04:53
<sirisian>
When writing a lexer for ECMAScript how do you decide when to change between the goal symbols? https://tc39.es/ecma262/#sec-ecmascript-language-lexical-grammar I naively converted them to regex to toy with an idea. https://gist.github.com/sirisian/5c3402ca51a2440f0bc4e5d297269195 (Ignore any mistakes, I plan to redo it). Like I get that you'd start with InputElementHashbangOrRegExp https://regex101.com/r/YYgu1i/1 So the lexer would take tokens until it ran into a TemplateMiddle or TemplateTail. So in that example it takes the "a" then can't consume the "}". Where does one get the context, whether a RegularExpressionLiteral or TemplateMiddle/Tail is permitted? Is this based on the previous tokens? Do you have to like parse as you run the lexer so you'd potentially parse TemplateSpans -> TemplateMiddleList -> TemplateMiddle and this that would mean that's permitted. (And then you'd do the same to see if RegularExpressionLiteral is permitted)?
05:49
<bakkot>
yes, you have to parse as you run the lexer
05:49
<bakkot>
or at least, this is how everyone does it afaik
05:49
<bakkot>

that is what this sentence is getting at:

There are several situations where the identification of lexical input elements is sensitive to the syntactic grammar context that is consuming the input elements.

05:50
<bakkot>
i.e., you can't know how to tokenize (the lexical grammar) without knowing the context from the higher-level parse (the syntactic grammar)
06:30
<Richard Gibson>
my understanding is basically that you start with lexical goal symbol |InputElementHashbangOrRegExp| and syntactic goal symbol being either |Script| or |Module|. Production of an input element from application of that |InputElementHashbangOrRegExp| goal will then limit possibilities in the syntactic grammar to the point where the new lexical goal symbol is determined. For example: if the first input element is a |TemplateHead| `prefix${ then the syntactic grammar has committed to an |ExpressionStatement| and its contained |Expression| starts with a |SubstitutionTemplate| whose aforementioned |TemplateHead| must be followed by an |Expression|. |Expression| can expand to |RegularExpressionLiteral| but not to |TemplateMiddle|, so the new lexical goal symbol is |InputElementRegExp|. If that produces input element |StringLiteral| "foo", then the syntactic grammar has committed the inner |Expression| to a |MemberExpression| starting with that literal as the |PrimaryExpression|, which can be followed by something that extends the |MemberExpression| (i.e., [ or . for member access or ` for a tagged template or a noncommittal |WhiteSpace| or |LineTerminator| or |Comment|), or otherwise by something that extends a containing production (e.g., ( for a call or ?. for an optional chain or / for a division or } to continue the outer template).
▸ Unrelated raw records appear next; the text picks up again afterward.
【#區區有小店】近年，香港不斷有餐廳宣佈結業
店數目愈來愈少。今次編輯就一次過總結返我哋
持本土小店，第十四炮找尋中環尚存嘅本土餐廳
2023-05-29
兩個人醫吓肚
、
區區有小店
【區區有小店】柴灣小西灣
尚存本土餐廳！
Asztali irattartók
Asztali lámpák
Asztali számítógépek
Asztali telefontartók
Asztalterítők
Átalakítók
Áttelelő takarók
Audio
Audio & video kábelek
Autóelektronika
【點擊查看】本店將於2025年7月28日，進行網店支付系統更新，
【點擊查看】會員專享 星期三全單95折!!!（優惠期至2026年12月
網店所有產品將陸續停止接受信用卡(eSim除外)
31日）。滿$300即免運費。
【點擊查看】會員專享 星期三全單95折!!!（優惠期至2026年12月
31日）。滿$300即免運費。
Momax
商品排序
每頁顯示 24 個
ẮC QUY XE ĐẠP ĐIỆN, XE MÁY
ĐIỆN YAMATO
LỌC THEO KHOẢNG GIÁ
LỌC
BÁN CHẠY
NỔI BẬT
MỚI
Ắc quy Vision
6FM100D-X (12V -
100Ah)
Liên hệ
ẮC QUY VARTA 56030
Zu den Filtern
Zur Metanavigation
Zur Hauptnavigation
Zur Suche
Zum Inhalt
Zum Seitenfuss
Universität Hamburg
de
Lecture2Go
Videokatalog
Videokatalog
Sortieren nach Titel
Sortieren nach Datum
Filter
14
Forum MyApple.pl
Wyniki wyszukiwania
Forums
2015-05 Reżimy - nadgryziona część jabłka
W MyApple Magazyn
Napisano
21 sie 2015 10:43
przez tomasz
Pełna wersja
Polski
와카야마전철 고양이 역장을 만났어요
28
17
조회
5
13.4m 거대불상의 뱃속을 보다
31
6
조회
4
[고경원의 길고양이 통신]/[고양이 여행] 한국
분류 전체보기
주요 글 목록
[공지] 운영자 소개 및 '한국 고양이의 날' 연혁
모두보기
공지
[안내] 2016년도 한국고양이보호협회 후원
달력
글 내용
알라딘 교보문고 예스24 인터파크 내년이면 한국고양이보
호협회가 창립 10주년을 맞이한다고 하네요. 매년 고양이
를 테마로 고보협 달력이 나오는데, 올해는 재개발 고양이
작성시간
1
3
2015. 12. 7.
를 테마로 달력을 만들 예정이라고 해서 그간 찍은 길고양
So that means the next input element can be a |TemplateMiddle| or |TemplateTail| but not a |RegularExpressionLiteral|, and the new lexical goal symbol is |InputElementTemplateTail|. Continue ad nauseam.
06:48
<Richard Gibson>
Timo Tijhof: you can get consistent sorting like newPages.sort( ( a, b ) => (isNaN(a.index) ? Infinity : a.index) - (isNaN(b.index) ? Infinity : b.index) ), but I don't think there's any way to avoid some kind of surrogate value
23:55
<jmdyck>
Richard Gibson re your lexing+parsing description: yup, that sounds about right.